Ong, Orality and Literacy (1982)
The geopolitics of the oral age were terrifying. Memetic fervor turbocharged the peasant rebellions of agrarian China or the Crusades in ways that would make r/wallstreetbets traders blink. Over 20 million died in the incoherent violence of the Taiping rebellion, fought by men who imagined folk gods and Christ in one mind. Those oral societies, preferring "not the soldier, but the brave soldier, not the princess, but the beautiful princess; not the oak, but the sturdy oak", preferred worlds of dragons and great men, religious syncretism and schizophrenic conflict.
We must ask ourselves how the rational-legal infrastructure of nuclear deterrence survives in a mythic era. As Jarvis and others have emphasized, the transition to the Gutenberg age was marked by centuries of religious wars—the possibility of existential ones dramatically changes the stakes. We have not examined what role nuclear weapons play in such a world; perhaps the challenge of our time is managing this cultural megatransition.
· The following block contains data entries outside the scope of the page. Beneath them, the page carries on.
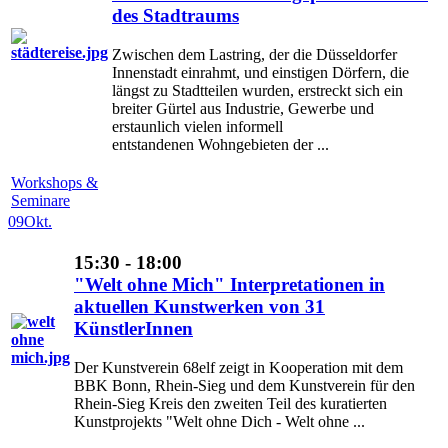
des Stadtraums
Zwischen dem Lastring, der die Düsseldorfer
Innenstadt einrahmt, und einstigen Dörfern, die
längst zu Stadtteilen wurden, erstreckt sich ein
breiter Gürtel aus Industrie, Gewerbe und
erstaunlich vielen informell
entstandenen Wohngebieten der ...
Workshops &
Seminare
09
Okt.
15:30 - 18:00
"Welt ohne Mich" Interpretationen in
aktuellen Kunstwerken von 31
KünstlerInnen
Der Kunstverein 68elf zeigt in Kooperation mit dem
BBK Bonn, Rhein-Sieg und dem Kunstverein für den
Rhein-Sieg Kreis den zweiten Teil des kuratierten
Kunstprojekts "Welt ohne Dich - Welt ohne ...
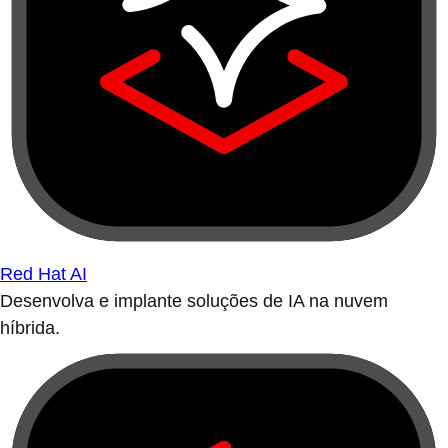
Red Hat AI
Desenvolva e implante soluções de IA na nuvem
híbrida.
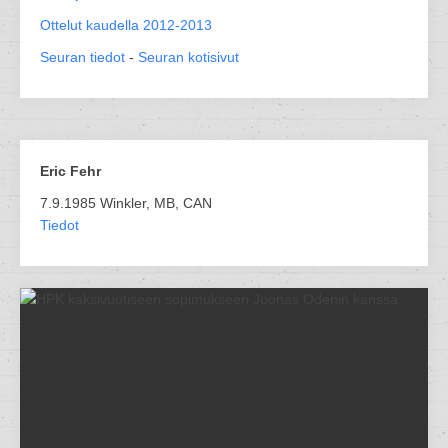
Ottelut kaudella 2012-2013
Seuran tiedot
-
Seuran kotisivut
Eric Fehr
7.9.1985 Winkler, MB, CAN
Tiedot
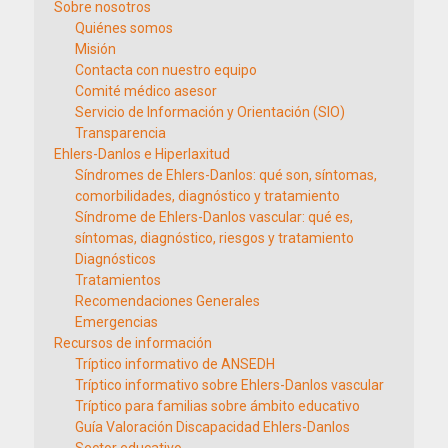
Sobre nosotros
Quiénes somos
Misión
Contacta con nuestro equipo
Comité médico asesor
Servicio de Información y Orientación (SIO)
Transparencia
Ehlers-Danlos e Hiperlaxitud
Síndromes de Ehlers-Danlos: qué son, síntomas,
comorbilidades, diagnóstico y tratamiento
Síndrome de Ehlers-Danlos vascular: qué es,
síntomas, diagnóstico, riesgos y tratamiento
Diagnósticos
Tratamientos
Recomendaciones Generales
Emergencias
Recursos de información
Tríptico informativo de ANSEDH
Tríptico informativo sobre Ehlers-Danlos vascular
Tríptico para familias sobre ámbito educativo
Guía Valoración Discapacidad Ehlers-Danlos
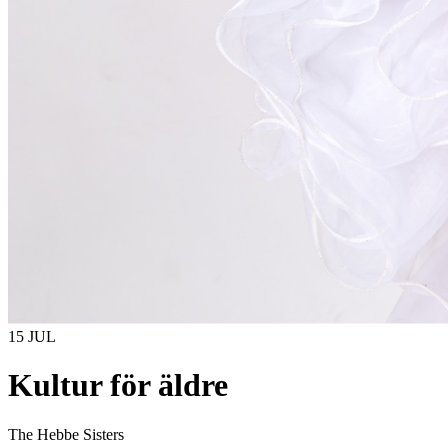
15 JUL
Kultur för äldre
The Hebbe Sisters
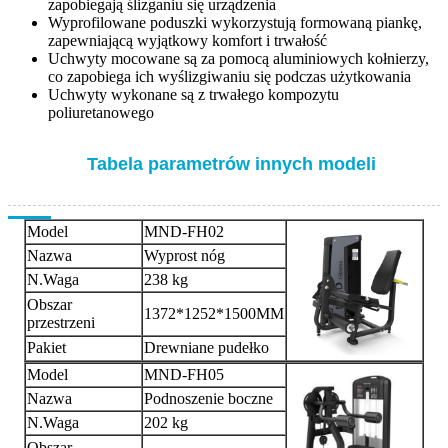
zapobiegają ślizganiu się urządzenia
Wyprofilowane poduszki wykorzystują formowaną piankę,
zapewniającą wyjątkowy komfort i trwałość
Uchwyty mocowane są za pomocą aluminiowych kołnierzy,
co zapobiega ich wyślizgiwaniu się podczas użytkowania
Uchwyty wykonane są z trwałego kompozytu
poliuretanowego
Tabela parametrów innych modeli
Model
MND-FH02
Nazwa
Wyprost nóg
N.Waga
238 kg
Obszar
1372*1252*1500MM
przestrzeni
Pakiet
Drewniane pudełko
Model
MND-FH05
Nazwa
Podnoszenie boczne
N.Waga
202 kg
Obszar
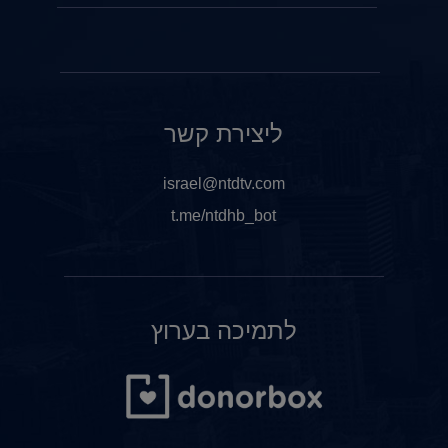
ליצירת קשר
israel@ntdtv.com
t.me/ntdhb_bot
לתמיכה בערוץ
Or perhaps the AI slop will subvert it all, polluting the global village so much it forces us to live offline a little.
"Thus, in a society still so profoundly oral as Russia, where spying is done by ear and not by eye, at the memorable "purge" trials of the 1930's Westerners expressed bafflement than many confessed total guilt not because of what they had done but what they had thought. In a highly literate society, then, visual and behavioural conformity frees the individual for inner deviation. Not so in an oral society where inner verbailization is effective social action."
McLuhan, The Gutenberg Galaxy (1962)
There's no space to unpack this all here, all at once. It's not clear how an oral culture will cope with the unprecedented abundance and destructive capacity of today. But to read McLuhan and Ong is to understand what underlies the historical moment; what well-meaning columnists fail to capture in their diagnoses of an electoral realignment or iPad babies. Meme magic, the culture war, and vibe shifts online are best understood by placing yourself in the preliterate village world. Maybe that's why the Internet is obsessed with them—the podcasts, the perverts, the weird medieval guys. We’re villagers now, for better or worse. The question, of course, is how to avoid the consequences.
"For half a millennium, the mediators of media—editors, publishers, producers—controlled the public conversation. Now we may break free of their gatekeeping, agendas, and scarcities—while at the same time risking the loss of the value these institutions have brought in recommending quality, certifying fact, and supporting creativity. What must we create to replace these functions? The internet finally allows individuals to speak and communities of their own definitions to assemble and act, killing the mass at last. I celebrate the closing of the Mass Parenthesis."